■ **SOURCE TEXT**:
━━━━━━

Forty-four patients had BM blasts >20%. Lower CR rate was achieved in this group compared with the group that had BM blasts ≤20% (84.1% vs 98.5%; P = .015). The CR rate for patients with BM blasts ≥5% was lower than that in patients with BM blasts <5% (88.2% vs 100%; P = .018).

Sixteen patients had previous allo-HSCT before CAR T-cell therapy, and 11 (68.8%) had at least 1 donor lymphocyte infusion. No patients had active GVHD before CAR T-cell therapy. After CAR T-cell infusion, 15 (93.8%) of 16 of patients achieved CR. No statistically significant difference was observed in the CR rate after CAR T-cell treatment for patients who had previous allo-HSCT vs those without.

The median follow-up time for the entire cohort was 233.5 days (range, 27-478 days). For the total 110 infused patients, 1-year OS was 63.9%, and 1-year LFS was 57.9% (Figure 2A-B). For the 102 patients who achieved CR, 1-year OS was 67.3% and 1-year LFS was 63.2% (Figure 2C-D). The 1-year OS was 79.1% and the 1-year LFS was 76.9% for patients bridging into allo-HSCT after CAR T-cell therapy, whereas the 1-year OS was 32% and the 1-year LFS was 11.6% for patients who received CAR T-cell therapy alone (Figure 3A-B). There was a trend toward better OS (85.5% vs 59.7%; P = .193; 95% CI, 0.739-4.462) and LFS (73.3% vs 57.4%; P = .123; 95% CI, 0.25-1.18) for patients with CR vs CRi (Figure 4A-B). There was also a trend toward better OS (69.7% vs 50%; P = .136; 95% CI, 0.65-22.61) and LFS (64.8% vs 42.9%; P = .135; 95% CI, 0.22-0.92) for patients with MRD-negative CR vs MRD-positive CR (Figure 5A-B), but no significant difference was found because the number of patients in the MRD-positive patient group (n = 6) was too small. A total of 23 (22.5%) of 102 patients subsequently relapsed. Seven patients who had a relapse were CD19^– and the remaining 16 patients were CD19⁺.

━━━━━━

■ **WORK TO BE COMPLETED**: Reproduce everything in the passage on CAR T-cell therapy outcomes from "Forty-four patients had" down to "vs those without.", but switch "GVHD" to "graft-versus-host disease". The listing has no connection to the passage on CAR T-cell therapy outcomes.

━━━━━━

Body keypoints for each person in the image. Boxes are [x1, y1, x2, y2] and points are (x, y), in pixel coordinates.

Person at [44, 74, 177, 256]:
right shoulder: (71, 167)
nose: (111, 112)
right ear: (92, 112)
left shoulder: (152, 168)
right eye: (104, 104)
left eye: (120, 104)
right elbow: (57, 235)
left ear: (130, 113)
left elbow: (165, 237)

━━━━━━

■ **FINISHED TASK**:
Forty-four patients had BM blasts >20%. Lower CR rate was achieved in this group compared with the group that had BM blasts ≤20% (84.1% vs 98.5%; P = .015). The CR rate for patients with BM blasts ≥5% was lower than that in patients with BM blasts <5% (88.2% vs 100%; P = .018).

Sixteen patients had previous allo-HSCT before CAR T-cell therapy, and 11 (68.8%) had at least 1 donor lymphocyte infusion. No patients had active graft-versus-host disease before CAR T-cell therapy. After CAR T-cell infusion, 15 (93.8%) of 16 of patients achieved CR. No statistically significant difference was observed in the CR rate after CAR T-cell treatment for patients who had previous allo-HSCT vs those without.